BEGIN Supplied material

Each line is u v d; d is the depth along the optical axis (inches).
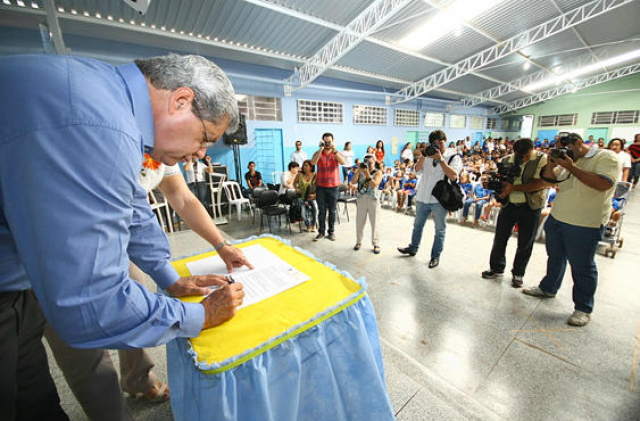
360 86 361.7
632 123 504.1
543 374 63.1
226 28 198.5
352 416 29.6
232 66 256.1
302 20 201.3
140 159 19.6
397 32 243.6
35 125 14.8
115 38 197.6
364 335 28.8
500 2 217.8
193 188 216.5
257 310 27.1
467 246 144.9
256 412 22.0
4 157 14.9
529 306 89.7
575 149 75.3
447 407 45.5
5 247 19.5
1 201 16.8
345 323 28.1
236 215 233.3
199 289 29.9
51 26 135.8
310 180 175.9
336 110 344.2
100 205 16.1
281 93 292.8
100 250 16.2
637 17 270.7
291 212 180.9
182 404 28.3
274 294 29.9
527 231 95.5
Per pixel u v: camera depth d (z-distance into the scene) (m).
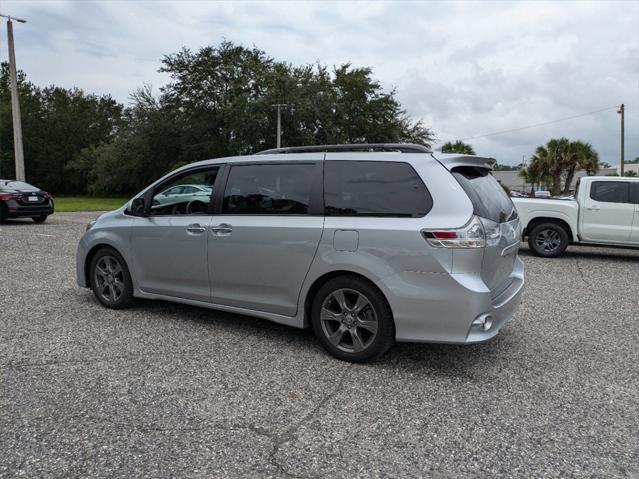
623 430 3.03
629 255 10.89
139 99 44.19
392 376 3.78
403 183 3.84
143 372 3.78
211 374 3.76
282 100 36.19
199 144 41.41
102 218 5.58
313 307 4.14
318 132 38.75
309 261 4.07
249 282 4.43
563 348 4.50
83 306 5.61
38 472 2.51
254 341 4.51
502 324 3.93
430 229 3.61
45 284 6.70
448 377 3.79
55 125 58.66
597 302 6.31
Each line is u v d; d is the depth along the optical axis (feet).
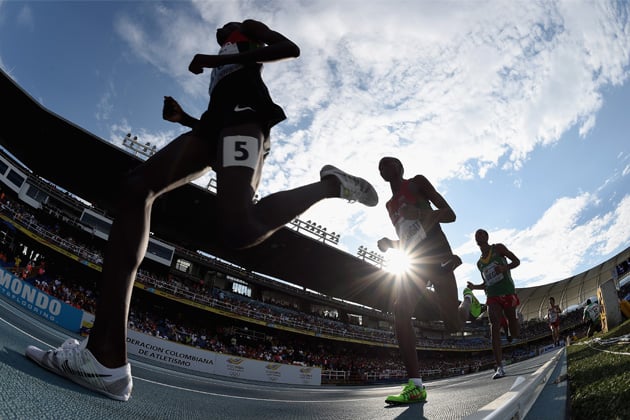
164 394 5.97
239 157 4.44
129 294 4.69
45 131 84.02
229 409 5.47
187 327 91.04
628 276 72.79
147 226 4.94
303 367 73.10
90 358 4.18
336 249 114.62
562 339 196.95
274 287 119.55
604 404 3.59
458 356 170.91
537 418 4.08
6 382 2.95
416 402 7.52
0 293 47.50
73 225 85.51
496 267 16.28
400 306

END Supplied material

__Work instruction__. Find the lines in the records above that hold the word "Each", and give only how many there are.

__Exercise response__. 2